Speaker: Tracy Underwood, PhD


Dr Tracy Underwood is a Senior Physicist at Leo Cancer Care, an innovative young company who are developing medical devices for upright radiotherapy. She is also a UKRI Future Leaders Fellow and an Honorary Senior Research Fellow at University College London.

As a radiotherapy researcher she has worked at some of the most innovative clinics and academic departments worldwide, including Massachusetts General Hospital / Harvard Medical School in Boston, IUCT Oncopole in Toulouse, the Christie NHS Foundation Trust, the University of Manchester, and the University of Oxford. She is passionate about medical physics education and is part of the editorial board of “The Encyclopaedia of Medical Physics”, which is published as an open resource at http://www.emitel2.eu/, as well as in hardcopy by CRC Press.

Tracy was awarded the 2015 IMechE JRI: Best Medical Engineering PhD Prize and the 2017 Early Career Academic Prize from the UK Institute of Physics and Engineering in Medicine.

She likes to spend her free time on the beach or in the forest with her husband and two young kids.

Abstract:

Treatments which combine fixed radiation beams with upright, rotating patient positioning systems have been investigated since the advent of radiotherapy. However, recently there has been an upsurge of interest in this topic, as evidenced by new academic publications and commercial systems.

In Heidelberg, one of the only carbon ion gantries in the world weighs ~600 tonnes. For proton therapy, gantries typically weigh ~100-200 tonnes.
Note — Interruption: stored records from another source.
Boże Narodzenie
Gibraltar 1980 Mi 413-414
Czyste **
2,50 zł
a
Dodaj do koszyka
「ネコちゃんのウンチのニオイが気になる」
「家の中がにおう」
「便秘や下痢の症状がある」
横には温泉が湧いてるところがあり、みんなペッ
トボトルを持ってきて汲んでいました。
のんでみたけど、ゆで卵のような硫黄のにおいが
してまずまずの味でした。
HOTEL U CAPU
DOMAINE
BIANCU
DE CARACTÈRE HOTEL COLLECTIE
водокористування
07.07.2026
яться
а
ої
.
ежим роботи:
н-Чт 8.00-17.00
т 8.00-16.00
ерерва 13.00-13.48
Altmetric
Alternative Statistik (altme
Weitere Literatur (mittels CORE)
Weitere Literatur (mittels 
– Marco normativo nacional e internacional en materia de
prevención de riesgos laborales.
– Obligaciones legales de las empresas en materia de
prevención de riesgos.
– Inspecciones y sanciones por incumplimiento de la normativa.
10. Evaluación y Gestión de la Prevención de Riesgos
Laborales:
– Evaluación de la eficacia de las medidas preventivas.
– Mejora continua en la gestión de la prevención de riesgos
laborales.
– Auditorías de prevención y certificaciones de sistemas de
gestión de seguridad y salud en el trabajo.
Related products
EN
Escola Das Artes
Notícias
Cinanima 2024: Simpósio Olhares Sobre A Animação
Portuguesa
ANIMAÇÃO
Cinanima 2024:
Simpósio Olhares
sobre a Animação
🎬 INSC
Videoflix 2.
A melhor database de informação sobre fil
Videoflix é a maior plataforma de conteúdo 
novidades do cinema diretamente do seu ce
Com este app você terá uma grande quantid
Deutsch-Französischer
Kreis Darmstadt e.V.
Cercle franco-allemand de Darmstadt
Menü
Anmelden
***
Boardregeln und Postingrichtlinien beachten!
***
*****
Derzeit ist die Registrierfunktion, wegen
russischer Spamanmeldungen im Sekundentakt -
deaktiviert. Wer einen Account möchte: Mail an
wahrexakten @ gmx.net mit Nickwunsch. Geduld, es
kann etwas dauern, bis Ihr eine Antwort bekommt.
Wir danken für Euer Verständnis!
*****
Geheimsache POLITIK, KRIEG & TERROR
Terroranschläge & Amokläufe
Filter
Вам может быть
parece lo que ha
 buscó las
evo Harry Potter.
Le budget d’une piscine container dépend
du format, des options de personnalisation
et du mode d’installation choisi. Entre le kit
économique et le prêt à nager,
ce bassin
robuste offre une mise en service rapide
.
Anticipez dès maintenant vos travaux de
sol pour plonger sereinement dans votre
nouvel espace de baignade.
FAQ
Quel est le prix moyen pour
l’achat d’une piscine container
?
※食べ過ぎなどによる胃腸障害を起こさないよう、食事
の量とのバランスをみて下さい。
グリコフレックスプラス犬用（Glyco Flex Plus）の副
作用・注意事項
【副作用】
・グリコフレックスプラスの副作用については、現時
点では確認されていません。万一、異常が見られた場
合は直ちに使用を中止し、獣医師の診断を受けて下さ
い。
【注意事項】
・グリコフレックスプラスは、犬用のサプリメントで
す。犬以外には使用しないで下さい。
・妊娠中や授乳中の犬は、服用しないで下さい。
Even conventional photon gantries weigh ~5 tonnes: around the weight of an adult elephant.

Eliminating the gantry could vastly reduce the radiation shielding required and the 3D footprint of treatment bunkers. It could also reduce the complexity of beam delivery equipment, leading to reduced maintenance, easier upgrades, and lower expertise barriers. These factors can bring down treatment room costs, not just for heavy ion / proton radiotherapy, but also for conventional photon radiotherapy where global access is unacceptably low. There may be tumour sites where upright radiotherapy is better medicine (e.g., lung, liver). For certain patients (e.g., those with head and neck cancers), upright positioning is also likely to prove more comfortable.

Against the advantages of upright radiotherapy, we need to weigh the practical challenges of re-implementing the clinical workflow. Questions also remain over immobilisation and how treatment plan quality and radiotherapy effectiveness will vary with body position.

Given the decades of enhancements across supine radiotherapy, how committed are we to the traditional paradigm? Here we will explore the published evidence, challenges and opportunities associated with upright radiotherapy.